FA_2.LIB contains 9 .BI files — exactly one per .AI script file (e.g. AC130.BI paired with AC130.AI). Each is a Win32 PE DLL whose CODE section contains only compiled AI bytecode; the runtime operations it references live in the game executable.

Tools

fx

fx bi dump      <file.BI>               # disassemble bytecode to mnemonics
fx bi decompile <file.BI>               # recover recompilable AI source
fx ai compile   <file.AI> -o <file.BI>  # produce a BI from AI source

fx bi decompile is the inverse of fx ai compile: it reconstructs AI source whose recompilation is byte-identical to the input, so ai_compile(ai_decompile(bi)) == bi for every BI fx produces. It reads the fx bytecode dialect (CALL_BY_NAME); the stock game BIs use the original toolchain's linked CALL_DIRECT thunks, so fx bi decompile rejects them — use fx bi dump to disassemble those (see § Round-Trip Notes).

Activity A.
From the passage on .BI files, return the span that begins at the words "fx bi decompile is" and stops after the words "(see § Round-Trip Notes).".
Activity B.
Take the passage on .BI files and the fx tools further, continuing from its final sentence.
The items have no connection to the passage on .BI files.

Dataset entries:
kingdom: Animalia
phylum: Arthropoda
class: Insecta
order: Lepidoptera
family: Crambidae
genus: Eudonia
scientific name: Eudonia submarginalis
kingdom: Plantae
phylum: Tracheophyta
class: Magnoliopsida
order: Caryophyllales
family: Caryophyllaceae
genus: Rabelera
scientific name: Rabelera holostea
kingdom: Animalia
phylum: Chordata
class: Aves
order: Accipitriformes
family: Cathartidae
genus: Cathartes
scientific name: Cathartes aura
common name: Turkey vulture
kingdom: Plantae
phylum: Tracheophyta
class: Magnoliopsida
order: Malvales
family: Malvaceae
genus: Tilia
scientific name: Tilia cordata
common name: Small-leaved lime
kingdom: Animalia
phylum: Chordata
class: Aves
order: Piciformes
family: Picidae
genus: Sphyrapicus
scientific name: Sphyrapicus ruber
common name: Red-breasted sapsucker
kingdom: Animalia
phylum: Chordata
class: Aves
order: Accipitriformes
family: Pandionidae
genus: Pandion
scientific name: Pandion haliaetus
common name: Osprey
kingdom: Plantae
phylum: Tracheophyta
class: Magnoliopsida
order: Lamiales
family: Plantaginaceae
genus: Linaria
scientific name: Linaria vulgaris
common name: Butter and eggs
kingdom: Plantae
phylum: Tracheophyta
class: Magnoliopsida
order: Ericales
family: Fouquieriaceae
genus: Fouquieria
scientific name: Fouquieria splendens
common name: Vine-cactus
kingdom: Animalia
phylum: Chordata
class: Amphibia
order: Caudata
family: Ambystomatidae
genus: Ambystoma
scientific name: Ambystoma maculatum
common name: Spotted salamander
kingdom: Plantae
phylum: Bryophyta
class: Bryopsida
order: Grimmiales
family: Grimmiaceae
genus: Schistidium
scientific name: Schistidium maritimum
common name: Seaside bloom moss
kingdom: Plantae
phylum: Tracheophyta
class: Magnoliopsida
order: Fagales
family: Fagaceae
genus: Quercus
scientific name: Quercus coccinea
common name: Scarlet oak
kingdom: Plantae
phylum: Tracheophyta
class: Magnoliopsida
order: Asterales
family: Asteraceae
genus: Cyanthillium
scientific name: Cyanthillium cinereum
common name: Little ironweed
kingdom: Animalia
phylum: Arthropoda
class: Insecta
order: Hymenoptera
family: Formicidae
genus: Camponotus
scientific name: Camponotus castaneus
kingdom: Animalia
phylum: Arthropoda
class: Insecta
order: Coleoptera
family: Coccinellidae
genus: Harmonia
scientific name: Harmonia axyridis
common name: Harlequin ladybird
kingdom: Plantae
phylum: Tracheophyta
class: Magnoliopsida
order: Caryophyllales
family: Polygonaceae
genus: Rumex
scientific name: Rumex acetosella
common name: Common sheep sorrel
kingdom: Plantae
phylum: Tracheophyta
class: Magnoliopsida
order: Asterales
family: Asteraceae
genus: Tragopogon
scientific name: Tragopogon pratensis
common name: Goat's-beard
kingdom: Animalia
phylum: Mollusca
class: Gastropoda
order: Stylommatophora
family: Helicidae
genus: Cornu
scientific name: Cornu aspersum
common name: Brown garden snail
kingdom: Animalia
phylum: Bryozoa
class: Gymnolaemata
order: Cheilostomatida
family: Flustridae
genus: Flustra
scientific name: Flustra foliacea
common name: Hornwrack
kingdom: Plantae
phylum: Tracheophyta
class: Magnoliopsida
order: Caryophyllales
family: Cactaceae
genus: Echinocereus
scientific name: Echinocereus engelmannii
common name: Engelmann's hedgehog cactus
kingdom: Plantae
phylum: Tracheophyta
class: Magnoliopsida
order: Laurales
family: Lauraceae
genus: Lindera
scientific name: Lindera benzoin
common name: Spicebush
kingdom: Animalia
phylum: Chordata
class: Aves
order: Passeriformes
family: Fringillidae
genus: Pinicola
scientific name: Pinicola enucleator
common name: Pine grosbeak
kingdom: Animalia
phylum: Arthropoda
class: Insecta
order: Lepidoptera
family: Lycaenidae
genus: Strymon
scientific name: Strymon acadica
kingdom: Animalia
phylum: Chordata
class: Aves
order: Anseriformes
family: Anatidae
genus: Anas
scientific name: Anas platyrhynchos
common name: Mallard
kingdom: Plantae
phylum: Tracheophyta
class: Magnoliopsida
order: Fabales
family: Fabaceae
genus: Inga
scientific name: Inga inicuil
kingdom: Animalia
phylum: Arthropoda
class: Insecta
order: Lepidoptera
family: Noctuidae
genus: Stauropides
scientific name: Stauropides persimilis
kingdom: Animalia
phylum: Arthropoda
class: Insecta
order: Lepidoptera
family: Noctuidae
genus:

Answer A.
fx bi decompile is the inverse of fx ai compile: it reconstructs AI source whose recompilation is byte-identical to the input, so ai_compile(ai_decompile(bi)) == bi for every BI fx produces. It reads the fx bytecode dialect (CALL_BY_NAME); the stock game BIs use the original toolchain's linked CALL_DIRECT thunks, so fx bi decompile rejects them — use fx bi dump to disassemble those (see § Round-Trip Notes).

Answer B.
File Layout

All multi-byte integers are little-endian.

The FA engine runs a two-part AI system:

  • .AI — plain-text source script compiled to bytecode at build time; defines the logic (conditions, branches, actions) in a goto-based language
  • .BI — Phar Lap PE DLL whose CODE section contains only compiled AI bytecode (no x86 machine code). All _CTDo_* and _CTEval_* action/condition implementations live in the game executable; the .BI imports them via its .idata section. The bytecode starts at the very first byte of the CODE section (raw file offset 0x400).

At runtime the engine loads the .BI, resolves its .idata imports against The game executable, and calls _CTExecProgram@4, which reads bytecode from the BI CODE section and dispatches to the _CTDo_* and _CTEval_* functions in the game executable via CALL_BY_NAME/CALL_DIRECT opcodes.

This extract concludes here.